> **Your assignment**
Any pictures in the records below must be left out when you repeat the lines from the line containing "τέσσερις αγώνες με" through the line containing "chtige Neuigkeiten & Termin-Änderungen" exactly.

> **Saved entries**
____________

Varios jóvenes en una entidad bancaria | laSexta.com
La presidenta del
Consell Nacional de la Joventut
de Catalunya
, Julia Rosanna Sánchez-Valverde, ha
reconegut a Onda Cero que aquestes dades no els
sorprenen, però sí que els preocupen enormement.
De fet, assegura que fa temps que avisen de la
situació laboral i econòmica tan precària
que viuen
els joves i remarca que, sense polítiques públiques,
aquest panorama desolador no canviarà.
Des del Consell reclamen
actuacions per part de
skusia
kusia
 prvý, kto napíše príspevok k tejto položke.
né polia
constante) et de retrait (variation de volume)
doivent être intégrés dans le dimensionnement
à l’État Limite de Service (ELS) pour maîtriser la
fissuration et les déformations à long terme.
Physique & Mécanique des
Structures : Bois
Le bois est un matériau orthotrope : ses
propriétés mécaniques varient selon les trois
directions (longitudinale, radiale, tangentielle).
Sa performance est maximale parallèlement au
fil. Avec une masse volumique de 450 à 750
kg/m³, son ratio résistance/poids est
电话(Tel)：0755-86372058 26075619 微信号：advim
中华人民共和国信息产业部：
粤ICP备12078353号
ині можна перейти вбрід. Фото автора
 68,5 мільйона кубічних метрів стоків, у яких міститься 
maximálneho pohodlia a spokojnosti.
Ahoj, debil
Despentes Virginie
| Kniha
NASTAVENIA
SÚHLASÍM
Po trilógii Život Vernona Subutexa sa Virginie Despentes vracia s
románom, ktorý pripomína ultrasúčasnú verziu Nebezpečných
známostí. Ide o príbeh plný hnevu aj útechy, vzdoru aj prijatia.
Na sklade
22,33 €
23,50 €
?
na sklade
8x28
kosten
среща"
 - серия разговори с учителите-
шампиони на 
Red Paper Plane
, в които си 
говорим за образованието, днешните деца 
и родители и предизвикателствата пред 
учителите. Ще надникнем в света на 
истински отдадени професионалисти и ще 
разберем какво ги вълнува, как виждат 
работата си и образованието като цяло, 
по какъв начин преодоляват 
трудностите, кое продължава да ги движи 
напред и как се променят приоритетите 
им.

____________

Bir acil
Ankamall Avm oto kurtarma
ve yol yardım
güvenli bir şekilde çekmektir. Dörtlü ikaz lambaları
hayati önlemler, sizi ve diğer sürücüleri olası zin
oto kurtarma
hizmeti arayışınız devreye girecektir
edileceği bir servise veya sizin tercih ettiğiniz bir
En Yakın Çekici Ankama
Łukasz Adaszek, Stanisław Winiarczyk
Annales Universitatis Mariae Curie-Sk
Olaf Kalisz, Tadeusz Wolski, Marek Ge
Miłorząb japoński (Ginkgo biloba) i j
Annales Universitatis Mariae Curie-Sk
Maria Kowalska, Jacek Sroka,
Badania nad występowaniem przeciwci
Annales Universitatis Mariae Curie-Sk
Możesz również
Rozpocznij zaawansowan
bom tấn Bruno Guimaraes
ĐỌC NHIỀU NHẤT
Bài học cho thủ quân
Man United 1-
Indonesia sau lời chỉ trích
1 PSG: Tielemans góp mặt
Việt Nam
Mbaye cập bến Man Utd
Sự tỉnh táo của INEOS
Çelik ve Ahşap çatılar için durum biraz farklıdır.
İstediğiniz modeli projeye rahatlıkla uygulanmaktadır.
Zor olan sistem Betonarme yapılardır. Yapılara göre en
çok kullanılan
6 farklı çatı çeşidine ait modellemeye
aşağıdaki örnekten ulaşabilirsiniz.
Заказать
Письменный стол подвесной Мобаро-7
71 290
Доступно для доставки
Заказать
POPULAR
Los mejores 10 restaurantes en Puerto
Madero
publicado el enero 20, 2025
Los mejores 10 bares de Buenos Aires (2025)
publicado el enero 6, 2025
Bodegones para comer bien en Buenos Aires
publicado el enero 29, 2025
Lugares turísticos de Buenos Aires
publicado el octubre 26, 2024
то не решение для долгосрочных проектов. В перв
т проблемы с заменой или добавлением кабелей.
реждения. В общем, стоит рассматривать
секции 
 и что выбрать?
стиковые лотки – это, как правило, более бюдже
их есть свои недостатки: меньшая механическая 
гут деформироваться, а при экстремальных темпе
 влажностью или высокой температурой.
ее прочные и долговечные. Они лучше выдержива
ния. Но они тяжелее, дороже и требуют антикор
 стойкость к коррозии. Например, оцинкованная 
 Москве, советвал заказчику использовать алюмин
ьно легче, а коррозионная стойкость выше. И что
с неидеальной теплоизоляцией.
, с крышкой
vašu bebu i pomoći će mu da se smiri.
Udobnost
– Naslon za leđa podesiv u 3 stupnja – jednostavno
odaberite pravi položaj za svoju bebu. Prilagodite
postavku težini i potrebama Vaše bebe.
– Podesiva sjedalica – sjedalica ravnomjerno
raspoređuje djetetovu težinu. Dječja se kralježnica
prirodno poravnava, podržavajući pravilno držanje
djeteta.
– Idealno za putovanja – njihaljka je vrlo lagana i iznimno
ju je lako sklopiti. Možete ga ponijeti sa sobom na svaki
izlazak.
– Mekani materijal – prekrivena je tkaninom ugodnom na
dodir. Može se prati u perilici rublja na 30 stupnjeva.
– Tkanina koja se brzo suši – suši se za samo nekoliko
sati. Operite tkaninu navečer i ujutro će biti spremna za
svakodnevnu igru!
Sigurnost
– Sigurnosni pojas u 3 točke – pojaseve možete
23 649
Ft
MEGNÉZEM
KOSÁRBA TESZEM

____________

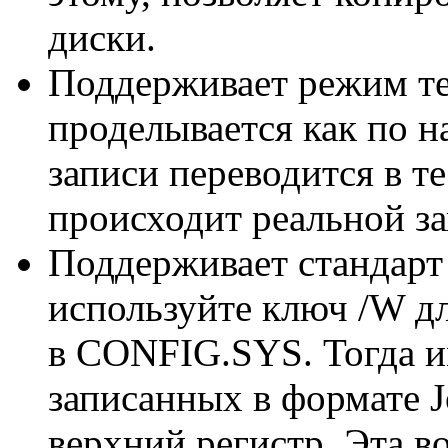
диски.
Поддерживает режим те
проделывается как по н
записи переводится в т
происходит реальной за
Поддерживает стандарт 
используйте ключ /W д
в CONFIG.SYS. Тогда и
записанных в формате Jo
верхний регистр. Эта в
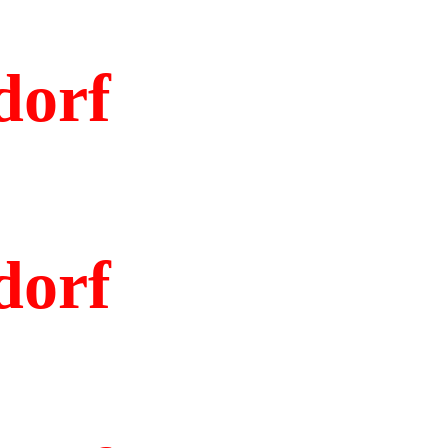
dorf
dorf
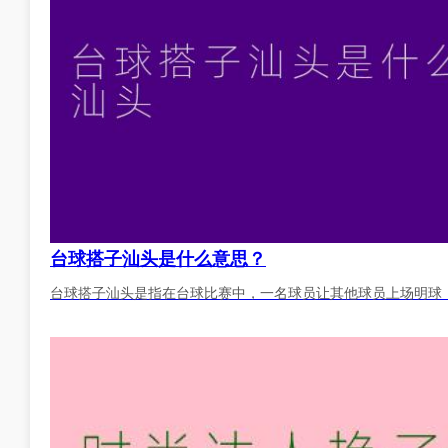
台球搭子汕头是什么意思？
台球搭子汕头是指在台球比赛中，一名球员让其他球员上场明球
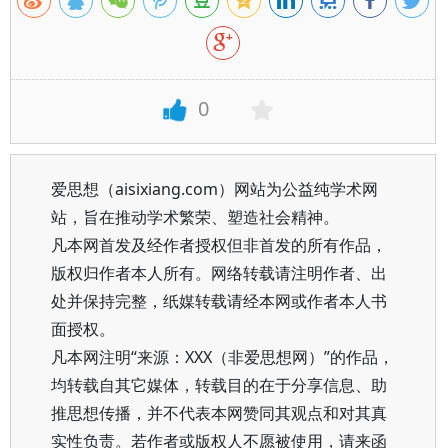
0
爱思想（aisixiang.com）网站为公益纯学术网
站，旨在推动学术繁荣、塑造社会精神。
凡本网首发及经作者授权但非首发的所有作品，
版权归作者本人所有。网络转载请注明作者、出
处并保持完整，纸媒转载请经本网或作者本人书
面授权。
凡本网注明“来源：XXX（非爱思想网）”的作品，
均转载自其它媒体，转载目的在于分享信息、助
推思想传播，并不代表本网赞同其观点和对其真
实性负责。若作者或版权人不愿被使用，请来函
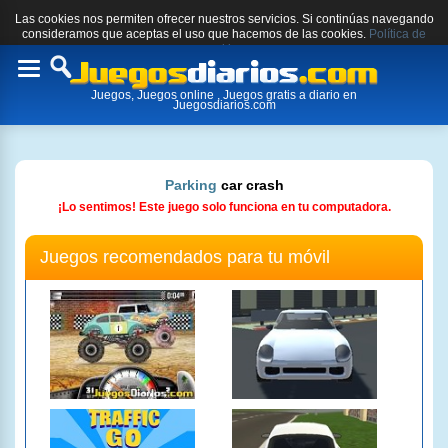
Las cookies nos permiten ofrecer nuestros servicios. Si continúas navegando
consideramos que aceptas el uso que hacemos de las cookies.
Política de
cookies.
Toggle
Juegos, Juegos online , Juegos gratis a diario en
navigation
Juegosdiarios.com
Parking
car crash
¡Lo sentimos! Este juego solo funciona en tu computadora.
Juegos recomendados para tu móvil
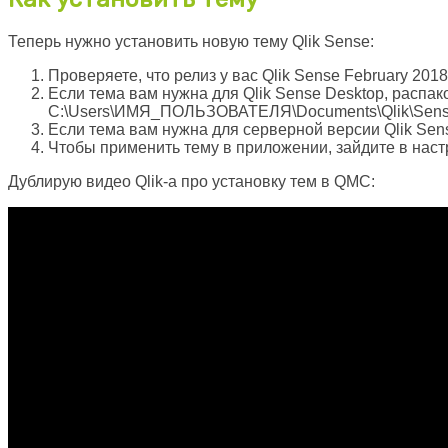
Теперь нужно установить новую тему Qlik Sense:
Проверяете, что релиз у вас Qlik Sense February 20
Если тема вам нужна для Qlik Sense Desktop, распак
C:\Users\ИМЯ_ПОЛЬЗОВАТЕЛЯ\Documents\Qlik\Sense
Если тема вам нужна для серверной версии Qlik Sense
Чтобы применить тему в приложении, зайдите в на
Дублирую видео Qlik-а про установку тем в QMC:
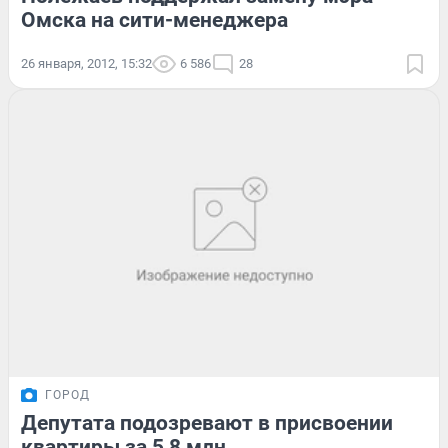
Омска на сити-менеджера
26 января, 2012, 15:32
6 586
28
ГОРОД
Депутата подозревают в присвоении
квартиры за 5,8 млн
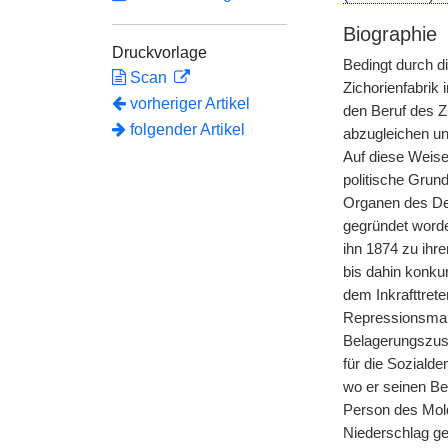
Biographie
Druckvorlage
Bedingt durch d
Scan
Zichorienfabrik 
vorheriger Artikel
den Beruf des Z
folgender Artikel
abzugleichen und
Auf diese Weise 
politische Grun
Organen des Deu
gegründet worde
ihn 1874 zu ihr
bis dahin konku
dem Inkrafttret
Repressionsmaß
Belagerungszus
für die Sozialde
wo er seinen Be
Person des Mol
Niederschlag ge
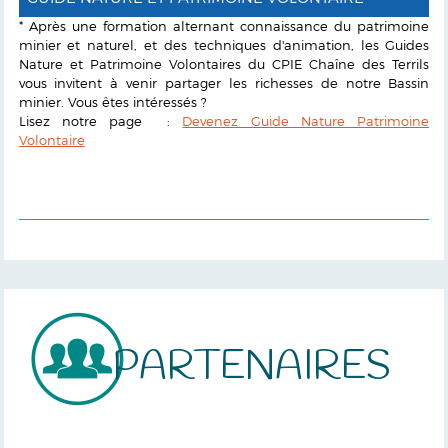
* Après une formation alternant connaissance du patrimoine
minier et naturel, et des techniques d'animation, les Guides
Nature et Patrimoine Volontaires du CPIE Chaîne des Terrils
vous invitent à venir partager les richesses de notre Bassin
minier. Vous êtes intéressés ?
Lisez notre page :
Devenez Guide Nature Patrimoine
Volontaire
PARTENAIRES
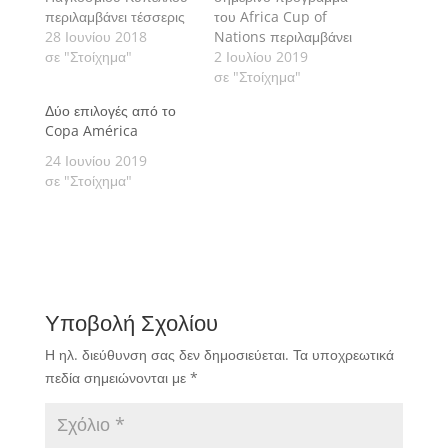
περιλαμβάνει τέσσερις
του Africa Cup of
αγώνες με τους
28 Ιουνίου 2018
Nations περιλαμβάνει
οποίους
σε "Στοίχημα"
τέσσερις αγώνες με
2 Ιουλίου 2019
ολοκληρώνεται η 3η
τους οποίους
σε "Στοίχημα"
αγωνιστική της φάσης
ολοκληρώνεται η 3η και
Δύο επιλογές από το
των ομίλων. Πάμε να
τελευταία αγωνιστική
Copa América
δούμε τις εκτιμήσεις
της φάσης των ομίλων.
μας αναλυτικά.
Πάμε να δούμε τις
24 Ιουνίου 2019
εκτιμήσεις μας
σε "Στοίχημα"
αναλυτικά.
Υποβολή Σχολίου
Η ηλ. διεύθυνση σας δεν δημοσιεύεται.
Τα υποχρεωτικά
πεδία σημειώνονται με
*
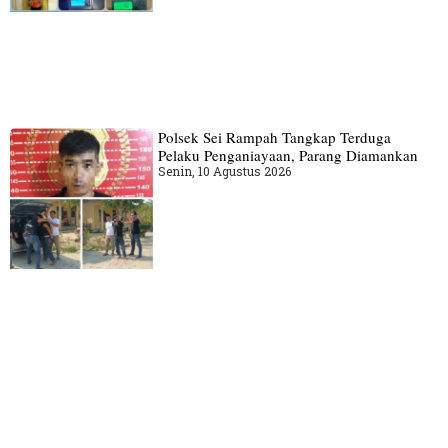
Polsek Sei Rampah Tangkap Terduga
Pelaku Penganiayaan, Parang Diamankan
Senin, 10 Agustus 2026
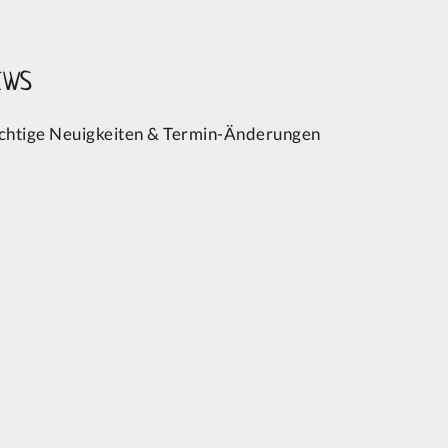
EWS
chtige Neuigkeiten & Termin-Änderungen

____________

> **Response for this exercise**
τέσσερις αγώνες με
2 Ιουλίου 2019
ολοκληρώνεται η 3η
τους οποίους
σε "Στοίχημα"
αγωνιστική της φάσης
ολοκληρώνεται η 3η και
Δύο επιλογές από το
των ομίλων. Πάμε να
τελευταία αγωνιστική
Copa América
δούμε τις εκτιμήσεις
της φάσης των ομίλων.
μας αναλυτικά.
Πάμε να δούμε τις
24 Ιουνίου 2019
εκτιμήσεις μας
σε "Στοίχημα"
αναλυτικά.
Υποβολή Σχολίου
Η ηλ. διεύθυνση σας δεν δημοσιεύεται.
Τα υποχρεωτικά
πεδία σημειώνονται με
*
Polsek Sei Rampah Tangkap Terduga
Pelaku Penganiayaan, Parang Diamankan
Senin, 10 Agustus 2026
EWS
chtige Neuigkeiten & Termin-Änderungen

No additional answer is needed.